Yes. For us, for example, we set yearly goals for our family. We are between Christmas and New Year. Every family member sits down by itself and says, “Okay, what do I want to have for next year? What do I want to be in five years, in 10 years?” And then we compare notes after everybody has it. And then we put them together and say, “Okay, you want to do this [inaudible 00:22:36],” or, “This is your goal to move?”

Andreas Wilderer:

No, I don’t want to move. How do we find the compromise? Surprisingly, when we did it the first few years, there were a lot of differences where we did not know, “Oh, is that really what you want?

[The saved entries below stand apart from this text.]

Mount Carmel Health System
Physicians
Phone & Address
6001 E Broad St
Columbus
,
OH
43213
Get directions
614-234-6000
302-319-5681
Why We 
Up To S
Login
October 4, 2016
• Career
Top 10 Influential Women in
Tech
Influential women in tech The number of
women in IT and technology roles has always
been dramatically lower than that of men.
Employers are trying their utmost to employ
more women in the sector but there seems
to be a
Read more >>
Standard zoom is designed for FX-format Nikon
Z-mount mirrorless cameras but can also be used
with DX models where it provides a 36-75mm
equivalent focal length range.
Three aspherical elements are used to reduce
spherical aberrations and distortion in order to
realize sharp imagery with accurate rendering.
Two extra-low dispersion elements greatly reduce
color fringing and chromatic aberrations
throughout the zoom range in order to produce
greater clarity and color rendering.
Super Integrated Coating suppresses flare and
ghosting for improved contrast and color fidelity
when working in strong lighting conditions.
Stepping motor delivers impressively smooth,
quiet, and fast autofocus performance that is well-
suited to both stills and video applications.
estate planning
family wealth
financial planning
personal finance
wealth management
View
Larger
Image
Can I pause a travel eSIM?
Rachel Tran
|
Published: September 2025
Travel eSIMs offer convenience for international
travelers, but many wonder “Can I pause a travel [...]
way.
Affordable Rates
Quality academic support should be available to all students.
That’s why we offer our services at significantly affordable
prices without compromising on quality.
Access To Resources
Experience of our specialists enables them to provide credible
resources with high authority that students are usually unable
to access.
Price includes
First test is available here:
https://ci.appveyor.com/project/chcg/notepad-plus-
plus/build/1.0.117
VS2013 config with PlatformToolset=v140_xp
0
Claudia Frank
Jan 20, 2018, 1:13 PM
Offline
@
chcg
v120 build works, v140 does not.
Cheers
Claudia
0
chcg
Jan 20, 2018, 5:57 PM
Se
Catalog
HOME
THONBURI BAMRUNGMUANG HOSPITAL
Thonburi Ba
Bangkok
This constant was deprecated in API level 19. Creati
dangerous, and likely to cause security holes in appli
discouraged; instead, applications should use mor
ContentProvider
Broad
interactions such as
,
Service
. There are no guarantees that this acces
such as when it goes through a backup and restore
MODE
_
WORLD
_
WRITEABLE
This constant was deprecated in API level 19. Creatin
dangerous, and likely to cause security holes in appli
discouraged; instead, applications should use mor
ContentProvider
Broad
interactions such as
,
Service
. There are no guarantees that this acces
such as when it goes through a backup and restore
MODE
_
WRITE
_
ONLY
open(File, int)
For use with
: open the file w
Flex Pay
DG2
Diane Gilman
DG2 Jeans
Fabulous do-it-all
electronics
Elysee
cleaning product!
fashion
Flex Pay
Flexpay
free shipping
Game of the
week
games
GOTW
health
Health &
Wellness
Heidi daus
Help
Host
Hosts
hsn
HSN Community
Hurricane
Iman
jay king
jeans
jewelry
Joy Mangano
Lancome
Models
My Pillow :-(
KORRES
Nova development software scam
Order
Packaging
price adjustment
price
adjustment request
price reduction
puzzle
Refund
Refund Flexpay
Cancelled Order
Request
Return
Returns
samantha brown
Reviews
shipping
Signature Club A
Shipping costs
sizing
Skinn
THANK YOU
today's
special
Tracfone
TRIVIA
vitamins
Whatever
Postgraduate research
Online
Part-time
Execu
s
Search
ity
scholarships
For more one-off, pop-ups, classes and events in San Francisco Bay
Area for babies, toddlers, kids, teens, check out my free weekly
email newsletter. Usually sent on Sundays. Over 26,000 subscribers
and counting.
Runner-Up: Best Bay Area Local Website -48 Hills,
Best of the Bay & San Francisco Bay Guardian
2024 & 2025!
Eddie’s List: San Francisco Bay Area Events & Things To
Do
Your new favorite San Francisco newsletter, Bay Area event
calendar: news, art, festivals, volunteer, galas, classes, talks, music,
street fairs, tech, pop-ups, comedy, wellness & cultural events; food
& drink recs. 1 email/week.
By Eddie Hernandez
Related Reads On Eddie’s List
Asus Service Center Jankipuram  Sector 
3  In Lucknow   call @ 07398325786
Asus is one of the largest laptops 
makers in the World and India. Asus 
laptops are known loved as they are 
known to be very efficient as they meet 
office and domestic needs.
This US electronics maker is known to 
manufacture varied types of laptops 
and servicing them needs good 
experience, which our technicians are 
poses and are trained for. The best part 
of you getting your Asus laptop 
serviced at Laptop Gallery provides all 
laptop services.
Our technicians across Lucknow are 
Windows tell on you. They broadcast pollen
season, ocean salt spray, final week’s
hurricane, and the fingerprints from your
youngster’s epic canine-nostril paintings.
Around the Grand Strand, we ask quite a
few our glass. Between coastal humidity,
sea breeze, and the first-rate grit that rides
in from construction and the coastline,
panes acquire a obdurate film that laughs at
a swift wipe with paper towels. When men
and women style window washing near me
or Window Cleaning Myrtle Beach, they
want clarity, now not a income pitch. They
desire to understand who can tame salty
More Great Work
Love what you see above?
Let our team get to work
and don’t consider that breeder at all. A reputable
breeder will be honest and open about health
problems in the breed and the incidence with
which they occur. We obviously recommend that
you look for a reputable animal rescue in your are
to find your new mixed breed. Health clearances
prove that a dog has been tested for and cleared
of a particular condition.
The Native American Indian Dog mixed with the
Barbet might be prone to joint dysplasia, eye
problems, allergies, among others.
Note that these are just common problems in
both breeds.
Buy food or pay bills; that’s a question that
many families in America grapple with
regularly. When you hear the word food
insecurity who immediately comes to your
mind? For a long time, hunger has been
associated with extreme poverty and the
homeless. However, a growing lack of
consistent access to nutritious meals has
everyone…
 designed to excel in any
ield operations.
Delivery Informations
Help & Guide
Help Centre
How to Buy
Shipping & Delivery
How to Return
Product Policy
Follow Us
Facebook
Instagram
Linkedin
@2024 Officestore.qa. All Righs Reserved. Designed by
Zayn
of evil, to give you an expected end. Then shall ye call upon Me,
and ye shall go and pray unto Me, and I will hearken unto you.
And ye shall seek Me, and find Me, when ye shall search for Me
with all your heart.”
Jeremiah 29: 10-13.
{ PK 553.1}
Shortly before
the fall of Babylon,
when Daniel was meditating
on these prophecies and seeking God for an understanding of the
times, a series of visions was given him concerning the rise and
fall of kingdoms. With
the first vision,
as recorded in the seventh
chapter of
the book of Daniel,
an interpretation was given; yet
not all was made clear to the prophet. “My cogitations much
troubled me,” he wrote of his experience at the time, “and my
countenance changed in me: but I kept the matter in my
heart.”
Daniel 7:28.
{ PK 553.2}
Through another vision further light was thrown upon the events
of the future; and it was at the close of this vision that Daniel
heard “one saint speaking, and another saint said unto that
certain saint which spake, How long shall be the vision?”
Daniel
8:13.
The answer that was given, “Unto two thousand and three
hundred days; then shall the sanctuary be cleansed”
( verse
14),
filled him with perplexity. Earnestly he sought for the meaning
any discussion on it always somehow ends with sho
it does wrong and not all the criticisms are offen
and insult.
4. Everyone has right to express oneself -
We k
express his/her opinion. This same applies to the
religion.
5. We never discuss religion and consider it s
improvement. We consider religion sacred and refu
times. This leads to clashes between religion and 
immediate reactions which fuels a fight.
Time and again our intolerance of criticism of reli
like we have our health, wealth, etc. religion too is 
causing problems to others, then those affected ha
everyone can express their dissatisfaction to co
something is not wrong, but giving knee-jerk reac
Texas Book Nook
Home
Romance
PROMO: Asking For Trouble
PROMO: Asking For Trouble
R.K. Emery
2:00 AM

I never knew that about you.” But this kind of conversation to never assume something from your partner is important.

Robin Macblane:

You are such a wise man and you’re very, very enjoyable too or listen to and to watch on your webinars. You really have a great presence about you that makes you feel like a friend, and we should listen.

Andreas Wilderer:

Oh, thank you.

Larry Whitler:

Robin said you’re a good looking guy. Robin told me you were a good looking guy.

Robin Macblane:

Yes, he is too.

Larry Whitler:

Andreas, thank you for being on the air with us today. The book is called Lean On. It’s a brand new book. I saw it on Amazon and it looks like a couple of weeks ago it was released. It’s getting good ratings, by the way. Good reviews. Do you have a website you’d like to direct us to?

Andreas Wilderer:

It’s andreaswilderer.com. That’s my website.

Larry Whitler:

Okay. Very good.

Robin Macblane:

It’s easily to navigate and it’s a wonderful website, sir. Very wonderful.

Andreas Wilderer:

Oh, thank you.

Robin Macblane:

Well done.

Larry Whitler:

Andreas, it sounds like you have it all together. It sounds like your children have a good dad.

Andreas Wilderer:

Oh, thank you. I hope so. If you would ask them, they would say, “No,” but that’s always children saying about their parents.

Larry Whitler:

Oh no. Oh no. Oh no. Well, you and your wife sound like you have a beautiful thing going on there. Andreas, thank you for being on the show with us today.

Andreas Wilderer:

Thank you for having me today.

Larry Whitler:

You’re welcome. We’ll be right back.